To begin, the doctor, using a rubber glove coated in lubricant, performs a mildly uncomfortable digital rectal exam (DRE) to feel whether the prostate is swollen. Depending on the result, the doctor may suggest a PSA test. And here’s where things get tricky. A high reading may indicate prostate cancer or simply a benign enlargement of the prostate. In fact, two out of three men with high PSA readings will not have prostate cancer. On the other hand, a low PSA rating doesn’t rule out cancer entirely. Only a biopsy will tell for sure.

Even then, doctors and their patients face a conundrum. "It may be," says Dr. Peter Venner, a medical oncologist at Edmonton’s Cross Cancer Institute, "that a significant portion don’t need to be treated."

In Scandinavia, he says, the tendency has been for doctors to adopt a policy of "watchful waiting" — keeping an eye on the cancer, but not intervening unless absolutely necessary. And death rates, said Dr. Venner, are no different in that part of the world than in much more interventionist North America.

"What we do not have," he says, "is the ability to reliably determine which cancers pose so little threat that active treatment can be deferred indefinitely."

In the absence of certainty, doctors consider the probable life expectancy of the patient. "I certainly would not be relaxed about a man of 50 (with prostate cancer), who may have 25 years to live," said Dr.Venner. A man of 70 might be a different matter.

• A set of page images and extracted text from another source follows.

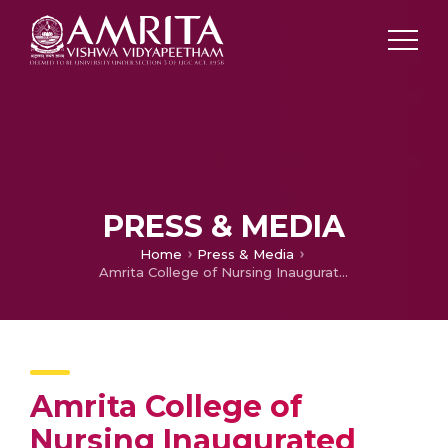
PRESS & MEDIA
Home
Press & Media
Amrita College of Nursing Inaugurated Nursing Research Cell and Innovation Centre
Amrita College of
Nursing Inaugurated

Radical treatment — surgery or radiotherapy — is generally prescribed only where there is a reasonable expectation of at least 10 more years of life.

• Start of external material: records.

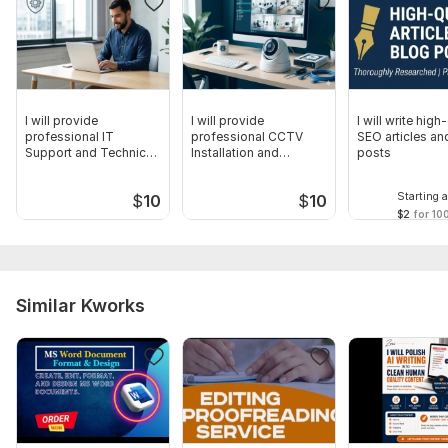
I will provide
I will provide
I will write high
professional IT
professional CCTV
SEO articles an
Support and Technical
Installation and
posts
Troubleshooting
Hardware Support
Starting a
$
10
$
10
$2
for 10
Similar Kworks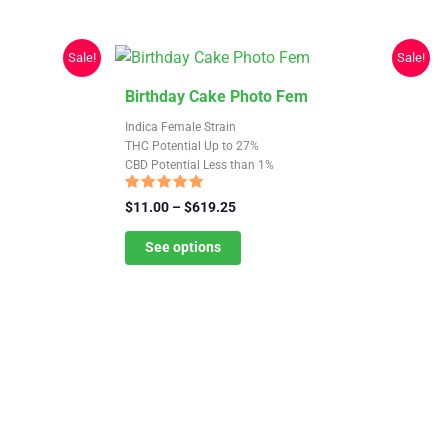
Sale!
Sale!
This
Birthday Cake Photo Fem
product
Indica Female Strain
has
THC Potential Up to 27%
CBD Potential Less than 1%
multiple
variants.
Rated
Price
$
11.00
–
$
619.25
4.82
The
range:
out of 5
$11.00
See options
options
through
may
$619.25
be
chosen
on
the
product
page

If caught early, the chances of a cure are good; if the cancer has spread beyond the prostate the emphasis shifts to keeping the patient comfortable.

Treatment options

And what of treatment options? If treatment is required, you will likely face one of the following procedures:
  • Radical prostatectomy
: While there’s the satisfaction knowing the cancer has been removed, there are still risks of incontinence (up to five per cent) and impotence (50 per cent or greater).
  • Radiotherapy
  • : This can either be external, which involves a risk of causing damage to the bladder or rectum, or internal, involving the implantation of more precise radioactive seeds inside the prostate.
    • Hormone treatment
    • : This suppresses the production of testosterone and, as a result, shrinks the prostate. This technique is often used as a preliminary to surgery or radiation, but induces uncomfortable symptoms of "menopause", including hot flashes. Surgical castration is also sometimes suggested to halt testosterone production.